На следующий день я нашёл Медицинское реферативное бюро при Центральной медицинской библиотеке и дрожащими руками взял несколько немецких журналов: мне поручили сделать рефераты статей. Как сейчас помню: о сужении уретры у мужчин.
Пусть она будет благословенна, эта уретра!
Через десять минут чтения и напряжённых размышлений я едва не слетел со стула, до того вдруг закружилась голова. Закрыл глаза, руками держась за стол, отдохнул и через полчаса начал работать снова. Я знал: Анечка лежит дома, я должен работать, я обязан протянуть руку и поднять упавшую! Только в труде наше спасение! Только в труде!
С этого начался мой трудовой путь.
Я приходил домой с головой, как будто налитой свинцом. А наутро начинал работать снова.
Получил первые заработанные деньги. С какой радостью! Как это было прекрасно! Но денег не хватало, и я попытался ускорить работу. Сначала осторожно. Тщательно проверяя себя. Потом пустил машину на полный ход, какой только возможен для престарелого паралитика.
В январе 1957 года я раскопал золотую жилу: Всесоюзный институт научной и технической информации.
Хорошо помню проверочную беседу с работниками редакции журнала «Биология» Гвоздевой и Чувалиным.
— Где вы оканчивали, товарищ Быстролётов? — приветливо спросила Гвоздева, немолодая женщина, научный сотрудник, мой будущий начальник.
— В Швейцарии. В Цюрихе.
— Ах так. Тогда вы должны прекрасно знать швейцарские методы борьбы с эндемическим зобом, не так ли?

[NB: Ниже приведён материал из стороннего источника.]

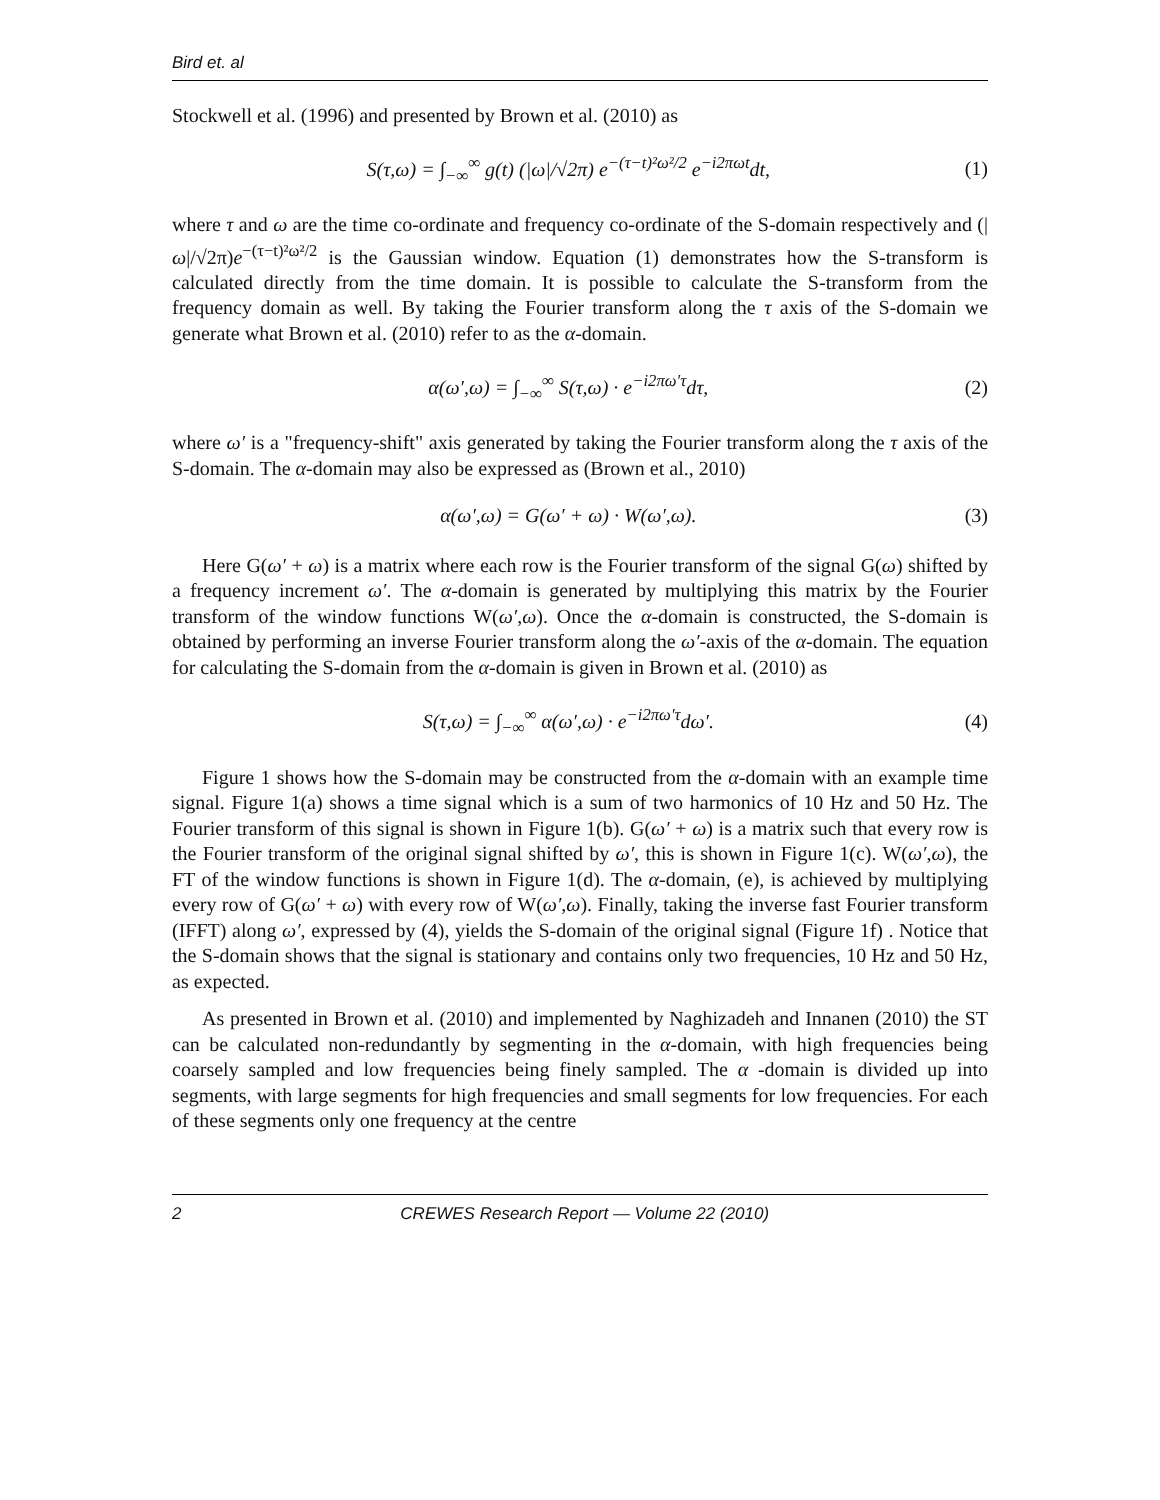Bird et. al
Stockwell et al. (1996) and presented by Brown et al. (2010) as
S(τ,ω) = ∫<sub>−∞</sub><sup>∞</sup> g(t) (|ω|/√2π) e<sup>−(τ−t)²ω²/2</sup> e<sup>−i2πωt</sup>dt, (1)
where τ and ω are the time co-ordinate and frequency co-ordinate of the S-domain respectively and (|ω|/√2π)e<sup>−(τ−t)²ω²/2</sup> is the Gaussian window. Equation (1) demonstrates how the S-transform is calculated directly from the time domain. It is possible to calculate the S-transform from the frequency domain as well. By taking the Fourier transform along the τ axis of the S-domain we generate what Brown et al. (2010) refer to as the α-domain.
α(ω′,ω) = ∫<sub>−∞</sub><sup>∞</sup> S(τ,ω) · e<sup>−i2πω′τ</sup>dτ, (2)
where ω′ is a "frequency-shift" axis generated by taking the Fourier transform along the τ axis of the S-domain. The α-domain may also be expressed as (Brown et al., 2010)
α(ω′,ω) = G(ω′ + ω) · W(ω′,ω). (3)
Here G(ω′ + ω) is a matrix where each row is the Fourier transform of the signal G(ω) shifted by a frequency increment ω′. The α-domain is generated by multiplying this matrix by the Fourier transform of the window functions W(ω′,ω). Once the α-domain is constructed, the S-domain is obtained by performing an inverse Fourier transform along the ω′-axis of the α-domain. The equation for calculating the S-domain from the α-domain is given in Brown et al. (2010) as
S(τ,ω) = ∫<sub>−∞</sub><sup>∞</sup> α(ω′,ω) · e<sup>−i2πω′τ</sup>dω′. (4)
Figure 1 shows how the S-domain may be constructed from the α-domain with an example time signal. Figure 1(a) shows a time signal which is a sum of two harmonics of 10 Hz and 50 Hz. The Fourier transform of this signal is shown in Figure 1(b). G(ω′ + ω) is a matrix such that every row is the Fourier transform of the original signal shifted by ω′, this is shown in Figure 1(c). W(ω′,ω), the FT of the window functions is shown in Figure 1(d). The α-domain, (e), is achieved by multiplying every row of G(ω′ + ω) with every row of W(ω′,ω). Finally, taking the inverse fast Fourier transform (IFFT) along ω′, expressed by (4), yields the S-domain of the original signal (Figure 1f) . Notice that the S-domain shows that the signal is stationary and contains only two frequencies, 10 Hz and 50 Hz, as expected.
As presented in Brown et al. (2010) and implemented by Naghizadeh and Innanen (2010) the ST can be calculated non-redundantly by segmenting in the α-domain, with high frequencies being coarsely sampled and low frequencies being finely sampled. The α -domain is divided up into segments, with large segments for high frequencies and small segments for low frequencies. For each of these segments only one frequency at the centre
2 CREWES Research Report — Volume 22 (2010)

— Конечно, — говорю я, улыбаясь: поток интереснейших воспоминаний и точнейших сведений обрушивается на мою голову. Я открываю рот… И вдруг с ужасом замечаю, что я забыл, что такое зоб: вижу перед собой Бангофштрассе, по которой вечером любил ходить, здание Университета, лебедей на озере, белые вершины гор… Миллион других мелочей, Но зоб… Мгновение тому назад знал, а теперь забыл! Проклятое выпадение…
Пот выступил у меня на лбу.
— Вы не волнуйтесь! — мягко говорит Гвоздева. — Я всё понимаю. Поработайте у нас, окрепнете, память вернётся, всё станет на своё место…
Будьте же сторицею вознаграждены судьбою, советские люди, которые ласковым вниманием помогли мне перебороть недуг и стать на ноги!
В ВИНИТИ остро нуждались в переводчиках с так называемых редких языков — португальского, африкандерского, чешского, фламандского, сербо-хорватского, норвежского и других. Платили хорошо, хотя и медленно. Я бросился в это бумажное море с головой, избрав своей специальностью биологию и географию, а из знакомых мне языков — английский, немецкий, датский, голландский, фламандский, норвежский, африкандерский, шведский, португальский, испанский, румынский, французский, итальянский, сербохорватский, чешский, словацкий, болгарский и польский. Конкурентов у меня не было, работы хватало, но очень мешали выпадения памяти: вдруг ни с того ни с сего какое-нибудь нужное слово или группа слов выпадут — и тогда, хоть убей, их не вспомню. А ночью проснусь, как от толчка — это вернулось забытое днём.
Труд переводчика выгоден только при одном условии: если человек так знает язык, что может работать без словаря. Конечно, все материалы были сугубо научные, полные самых сложных и разнообразных терминов и понятий. Необходимо было, кроме языка, хорошо владеть темой.
Я не был биологом, но помогла солидная медицинская подготовка. Так я справлялся со всеми трудностями и замечал, что чем больше работаю, тем легче мне работать: в мозгу медленно, но неуклонно восстанавливалось кровообращение, как видно, за счёт образования новых сосудов. Я требовал — и мозг подчинялся и сам строил систему своего кровоснабжения!